Tuesday, December 11, 2012
Even if your course has gone only so-so, it’s not too late to send your students out with a positive impression. Psychological findings point the way. The key is to give your students some “peak experiences” and end with a peak experience. A recent article in the Chronicle of Higher Education explains. Here are some excerpts:
A key insight from hedonic psychology and happiness metrics is that the experience of pleasure or pain (how it is sensed in the moment) is largely erased by the memory of that pleasure or pain (how it is viewed in retrospect). The duration of pleasure or pain would seem be key to the experience but actually has little impact on the memory. (For an introduction to hedonic psychology and happiness metrics, see the Nobel Prize-winner Daniel Kahneman's 2011 book Thinking, Fast and Slow, which offers a retrospective on his career, including some of his pioneering work in this area.)

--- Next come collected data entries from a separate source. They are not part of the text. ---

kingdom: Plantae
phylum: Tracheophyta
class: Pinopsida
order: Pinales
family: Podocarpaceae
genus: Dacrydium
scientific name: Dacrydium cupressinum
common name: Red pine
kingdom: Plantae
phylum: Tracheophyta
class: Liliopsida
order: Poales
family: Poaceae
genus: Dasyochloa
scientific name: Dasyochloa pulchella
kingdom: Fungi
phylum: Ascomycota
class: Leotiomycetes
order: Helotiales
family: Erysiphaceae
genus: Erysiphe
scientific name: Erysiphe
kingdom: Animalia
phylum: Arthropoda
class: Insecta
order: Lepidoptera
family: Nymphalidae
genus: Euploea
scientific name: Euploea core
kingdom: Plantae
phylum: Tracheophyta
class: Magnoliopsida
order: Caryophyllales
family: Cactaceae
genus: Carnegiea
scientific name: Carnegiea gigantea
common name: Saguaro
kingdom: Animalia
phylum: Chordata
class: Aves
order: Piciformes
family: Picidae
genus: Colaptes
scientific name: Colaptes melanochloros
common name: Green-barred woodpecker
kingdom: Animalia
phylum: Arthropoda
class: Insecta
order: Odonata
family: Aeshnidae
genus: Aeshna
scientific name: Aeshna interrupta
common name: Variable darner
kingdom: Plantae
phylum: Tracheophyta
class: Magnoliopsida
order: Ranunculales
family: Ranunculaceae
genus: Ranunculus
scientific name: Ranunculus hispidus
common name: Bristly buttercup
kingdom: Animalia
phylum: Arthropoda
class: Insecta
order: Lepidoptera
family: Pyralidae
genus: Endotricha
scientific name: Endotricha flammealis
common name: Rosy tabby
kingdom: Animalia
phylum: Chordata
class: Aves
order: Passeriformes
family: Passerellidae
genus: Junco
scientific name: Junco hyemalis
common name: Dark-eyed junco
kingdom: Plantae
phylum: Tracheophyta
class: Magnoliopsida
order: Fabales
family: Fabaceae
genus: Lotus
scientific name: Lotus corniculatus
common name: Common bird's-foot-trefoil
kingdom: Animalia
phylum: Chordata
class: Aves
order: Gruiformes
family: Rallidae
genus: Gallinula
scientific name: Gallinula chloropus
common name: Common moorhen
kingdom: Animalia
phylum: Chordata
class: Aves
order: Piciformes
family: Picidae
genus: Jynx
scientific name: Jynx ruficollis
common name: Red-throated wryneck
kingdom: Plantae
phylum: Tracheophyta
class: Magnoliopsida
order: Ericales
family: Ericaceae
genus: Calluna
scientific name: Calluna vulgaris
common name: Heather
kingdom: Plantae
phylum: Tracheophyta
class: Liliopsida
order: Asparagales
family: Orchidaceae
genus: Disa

In other words, we don't remember pleasure or pain by how long it lasts. What we remember, research shows, is a combination of the feeling of great intensity (the moment of "peak" pleasure or pain) and the impression left by the final moments of the experience (the "end," and particularly, whether it is better or worse than preceding moments). Hence, the "peak-end" rule.
For me, the biggest reassurance of this experience is that it's OK to have off days and low points in every course. You can't possibly be always at the top of your game, week after week, and still meet all the other demands placed on college faculty members outside of the classroom. And from the standpoint of having a lasting impact on students, maybe there's no reason to try to be.
Consistency is important, but it doesn't have to be the unobtainable goal of consistency at one's peak. Being reasonably good, or merely adequate throughout a course, while offering students some peak moments and a decent semester wrap-up, might actually make more of a lasting impression upon the students in the class.